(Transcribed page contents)

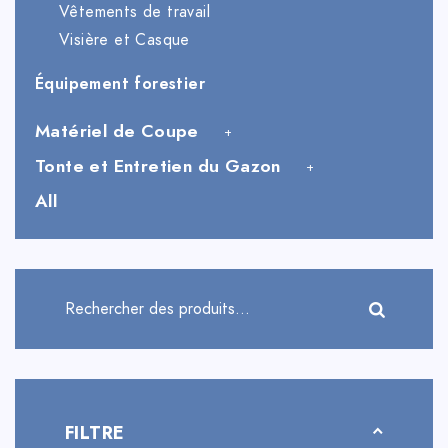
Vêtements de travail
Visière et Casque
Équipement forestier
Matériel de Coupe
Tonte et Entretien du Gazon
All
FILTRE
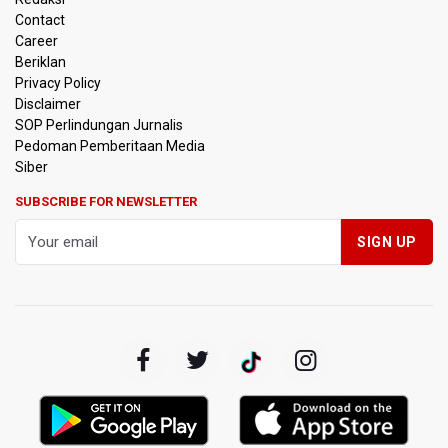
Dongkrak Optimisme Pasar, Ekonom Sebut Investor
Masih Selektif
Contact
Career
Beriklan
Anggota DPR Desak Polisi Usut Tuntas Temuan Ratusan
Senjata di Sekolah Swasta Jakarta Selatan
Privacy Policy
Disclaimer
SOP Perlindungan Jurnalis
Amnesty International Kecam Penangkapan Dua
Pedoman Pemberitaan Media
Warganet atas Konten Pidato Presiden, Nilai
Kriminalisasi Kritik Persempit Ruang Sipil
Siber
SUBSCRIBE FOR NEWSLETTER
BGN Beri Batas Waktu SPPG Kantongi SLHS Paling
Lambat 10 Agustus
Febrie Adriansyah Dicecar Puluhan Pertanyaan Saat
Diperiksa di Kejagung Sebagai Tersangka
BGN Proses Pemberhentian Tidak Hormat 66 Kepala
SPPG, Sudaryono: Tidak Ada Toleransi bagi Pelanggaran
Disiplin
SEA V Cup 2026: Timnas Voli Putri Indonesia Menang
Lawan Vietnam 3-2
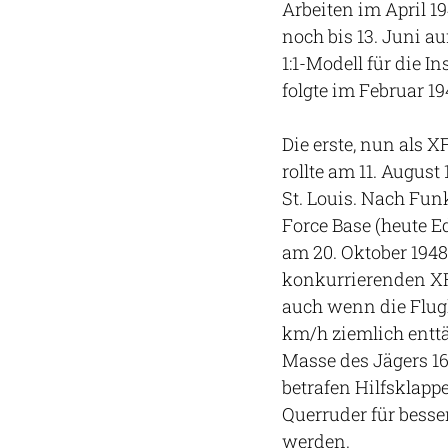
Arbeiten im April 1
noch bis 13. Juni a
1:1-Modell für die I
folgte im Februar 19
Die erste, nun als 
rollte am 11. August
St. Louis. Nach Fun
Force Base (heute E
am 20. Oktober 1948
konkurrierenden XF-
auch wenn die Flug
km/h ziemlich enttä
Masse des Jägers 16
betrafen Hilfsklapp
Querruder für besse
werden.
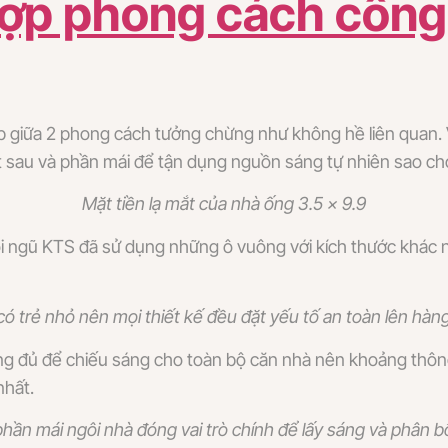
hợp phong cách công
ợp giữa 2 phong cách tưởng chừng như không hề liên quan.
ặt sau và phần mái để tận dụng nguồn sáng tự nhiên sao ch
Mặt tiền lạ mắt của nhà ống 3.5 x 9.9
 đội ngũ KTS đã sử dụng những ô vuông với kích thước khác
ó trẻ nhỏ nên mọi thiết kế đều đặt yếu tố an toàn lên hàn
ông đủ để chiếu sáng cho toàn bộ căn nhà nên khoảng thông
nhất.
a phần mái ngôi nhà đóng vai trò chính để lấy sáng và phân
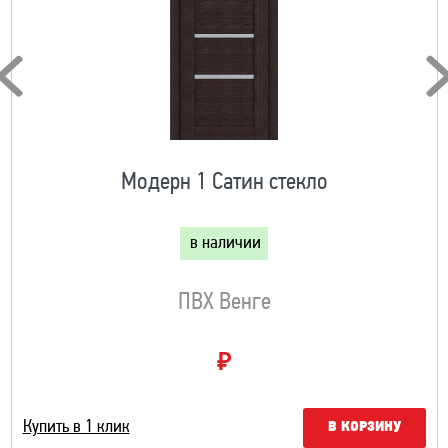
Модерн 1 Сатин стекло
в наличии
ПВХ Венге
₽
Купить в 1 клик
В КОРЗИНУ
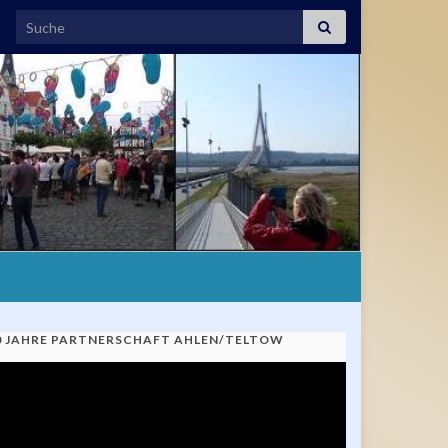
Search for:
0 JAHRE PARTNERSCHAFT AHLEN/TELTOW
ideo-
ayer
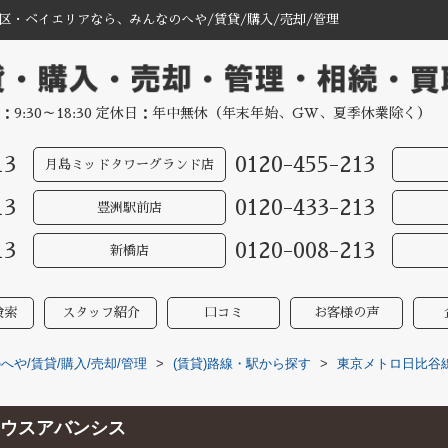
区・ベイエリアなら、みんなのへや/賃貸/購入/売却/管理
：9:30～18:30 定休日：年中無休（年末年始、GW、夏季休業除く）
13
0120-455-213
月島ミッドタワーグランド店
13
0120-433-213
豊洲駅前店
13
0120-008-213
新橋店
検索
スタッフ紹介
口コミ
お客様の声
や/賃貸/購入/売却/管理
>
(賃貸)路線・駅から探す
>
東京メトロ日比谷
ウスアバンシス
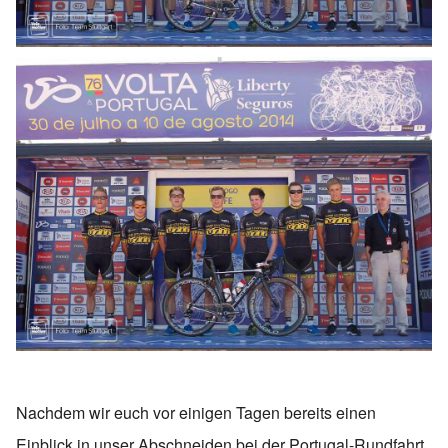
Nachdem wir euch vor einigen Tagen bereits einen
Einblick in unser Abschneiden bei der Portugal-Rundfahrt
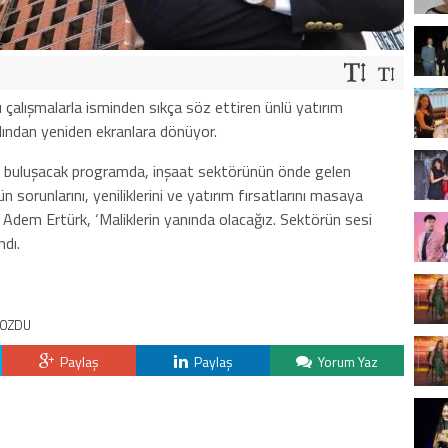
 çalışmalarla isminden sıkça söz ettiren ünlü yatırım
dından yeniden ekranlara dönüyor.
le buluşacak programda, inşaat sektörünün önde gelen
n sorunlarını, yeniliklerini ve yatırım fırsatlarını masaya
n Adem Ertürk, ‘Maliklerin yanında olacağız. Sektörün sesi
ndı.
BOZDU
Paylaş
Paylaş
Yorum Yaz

Job - Count the lines of the records that contain the string "toàn". Reply with the number alone.

Expected answer - 2